Regulating crypto service providers also protects the consumers from exorbitant service fees. By directing the market, the government ensures fair competition among the service providers, which translates to fair service rendered to consumers.
The interest of the investors is also covered in the new regulations. Some of the crypto-related service providers have raised debanking concerns, as they are denied access to banking services. Through the proposal, the Treasury will allow the Council of Financial Regulators to consult on the best way possible to avoid the denial of services.
Keeping up with other countries
Other than Australia, several other developed countries are looking to streamline their crypto services. The new crypto regulations proposal is not the first time Australia has looked into streamlining crypto operations. Already, an Australian Senate committee has been collecting views from the crypto industry experts on how to make Australia a crypto hub.
Again, Australia is not alone in trying to make the country a leading destination for digital currencies. Countries like the US are also at advanced stages of developing crypto regulations.
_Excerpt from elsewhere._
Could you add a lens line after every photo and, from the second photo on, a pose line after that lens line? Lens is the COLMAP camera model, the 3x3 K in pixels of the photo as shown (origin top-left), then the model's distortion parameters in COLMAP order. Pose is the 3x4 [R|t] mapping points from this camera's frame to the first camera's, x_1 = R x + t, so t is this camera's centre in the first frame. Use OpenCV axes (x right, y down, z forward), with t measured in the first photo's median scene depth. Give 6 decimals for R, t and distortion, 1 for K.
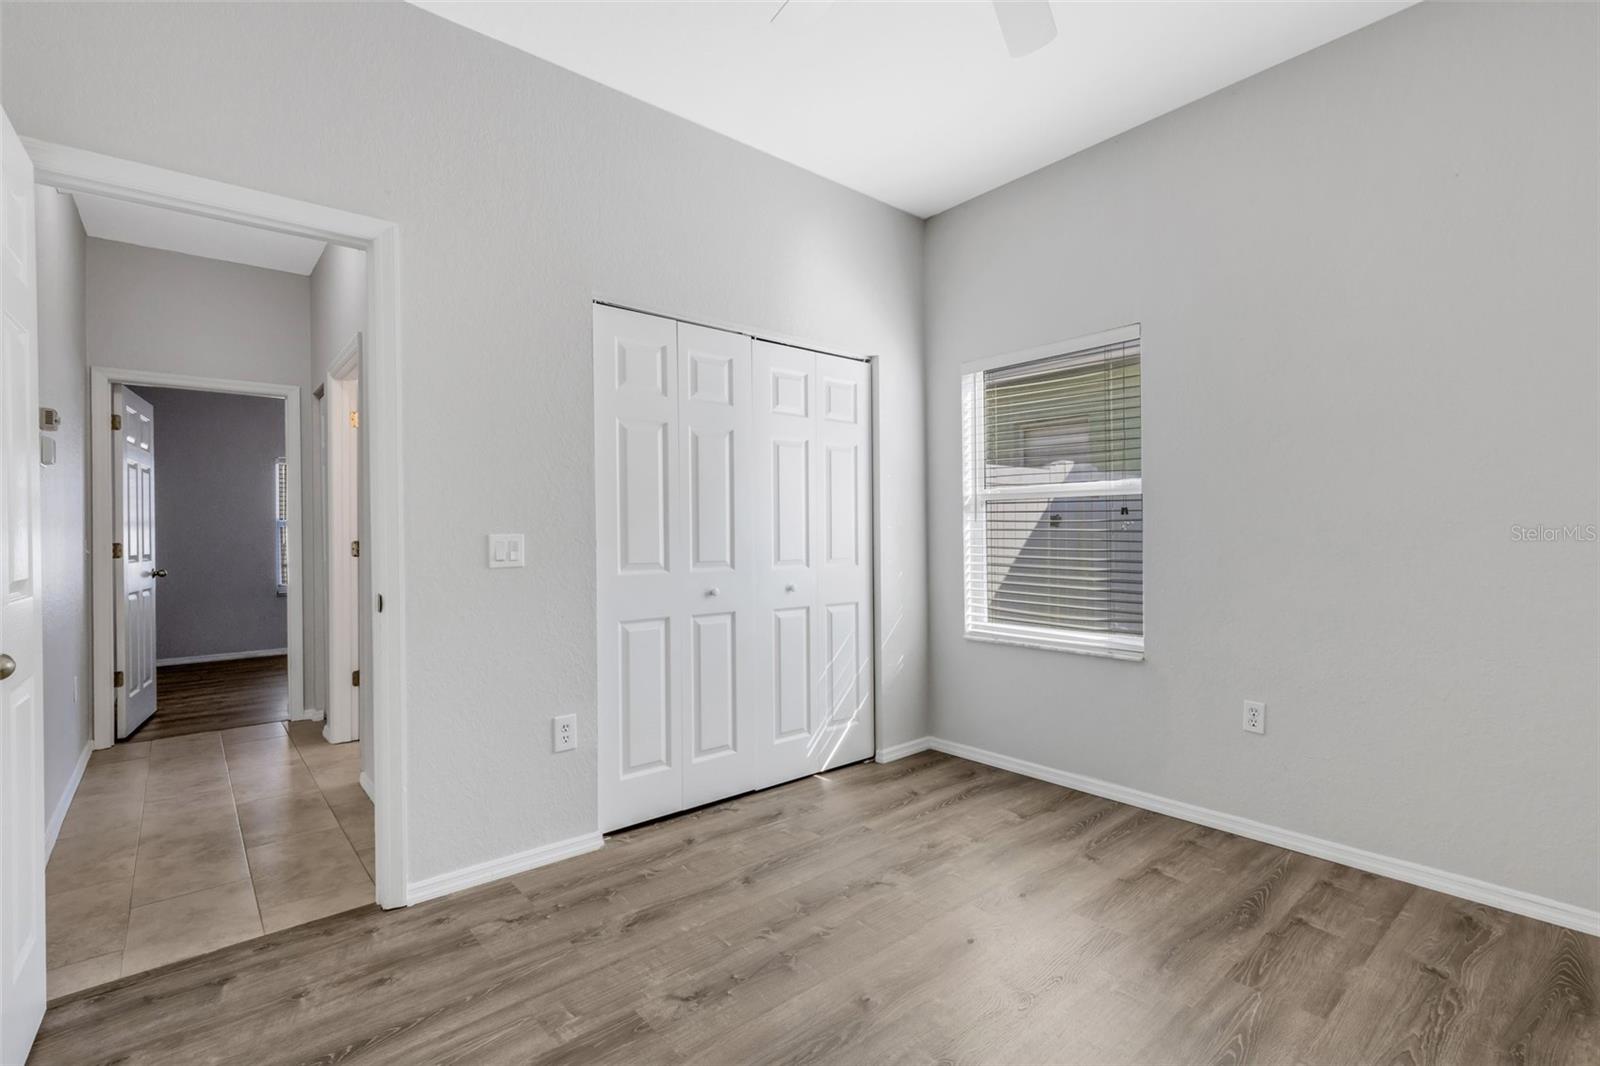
lens RADIAL K [[729.3, 0, 801.8], [0, 729.3, 531.4], [0, 0, 1]] dist [0.009917, -0.000784]
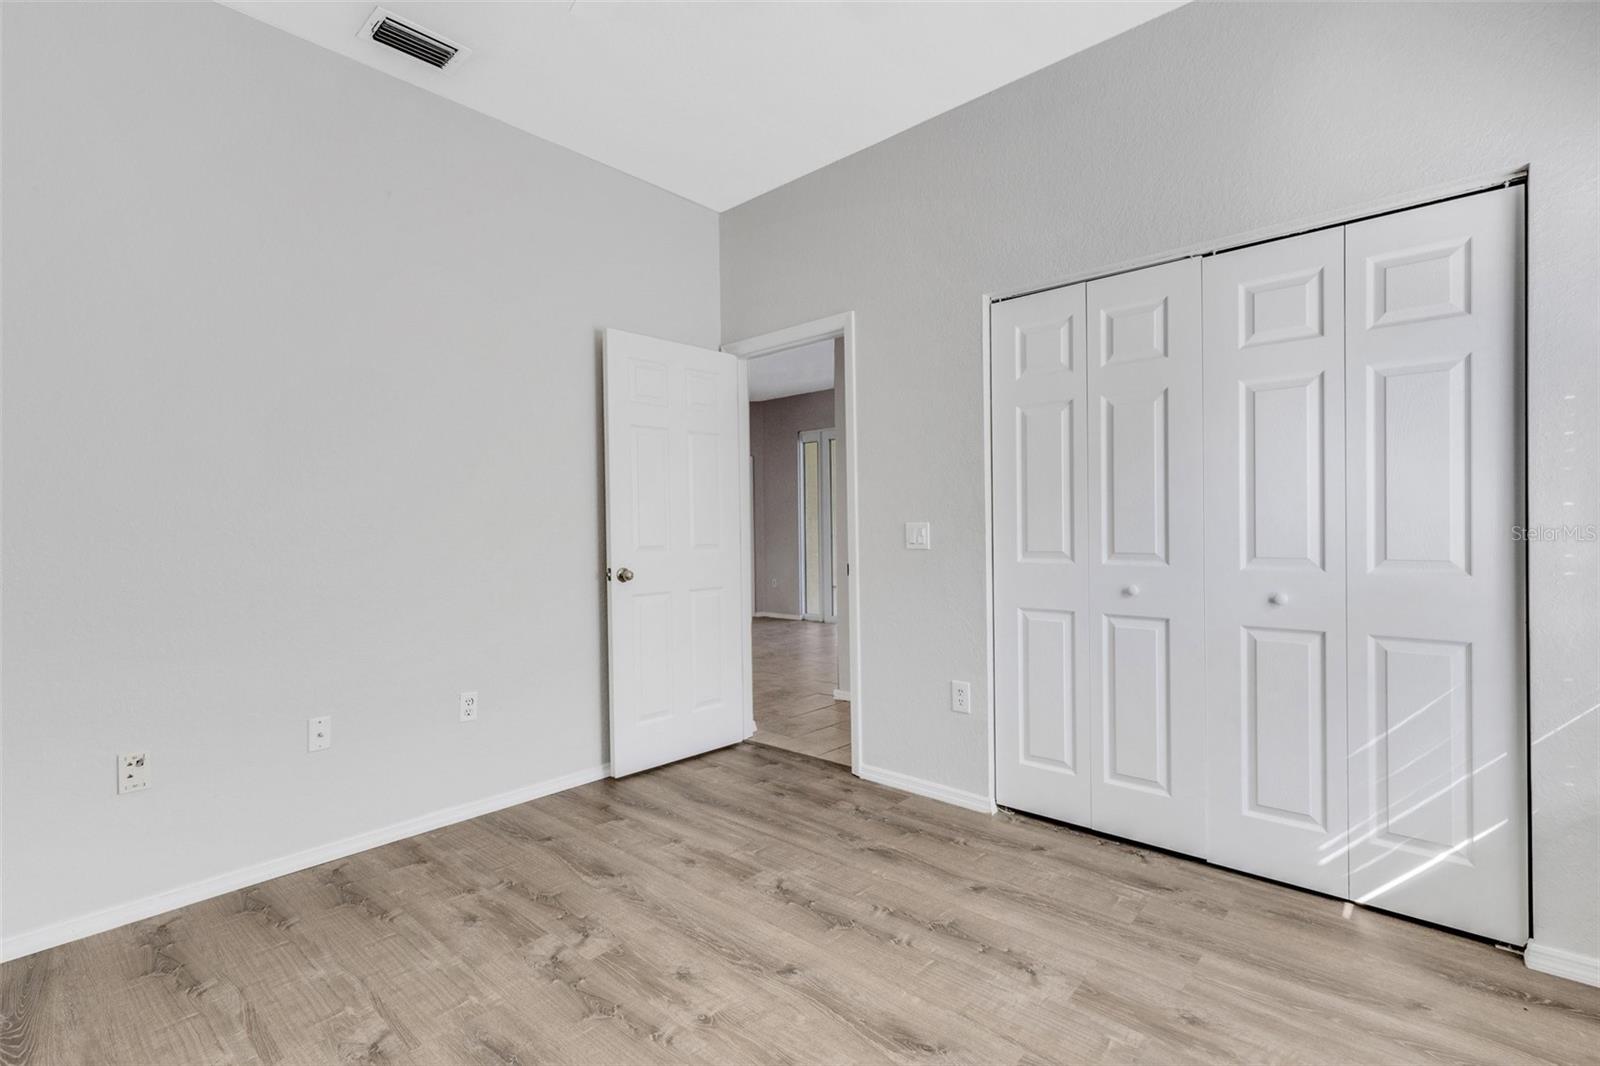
lens RADIAL K [[729.3, 0, 801.8], [0, 729.3, 531.4], [0, 0, 1]] dist [0.009917, -0.000784]
pose [[0.135187, 0.012568, -0.990740, 0.766996], [0.015379, 0.999772, 0.014781, -0.002416], [0.990701, -0.017234, 0.134963, 0.606007]]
Earlier in the month, the US Senate Finance Committee had already held a crypto hearing with some of the leading crypto experts on the state of regulations in the country. In the meeting, they agreed that the lawmakers needed more knowledge to create the right regulations. They also looked into various crypto issues like stablecoin regulations, crypto volatility and consumer protection.
There’s a likelihood that crypto companies and investors will prefer the countries that have streamlined crypto regulations. Therefore, by enacting these proposals, Australia is in the best position to become the crypto hub it seeks to achieve.
Lack of clarity is a challenge when it comes to crypto regulations. So far the financial agencies have tried to regulate the industry but have fallen short due to the lack of guidelines. There’s always the question of what qualifies to be a digital asset.
The lack of clarity on whether digital assets are considered capital assets or regular assets is also persistent. The changing crypto landscape and new use cases of crypto have also made it difficult to have clear regulations.
The new reforms look to change that, aiming to streamline the market, and protect consumers and investors without stifling innovation and development in the industry.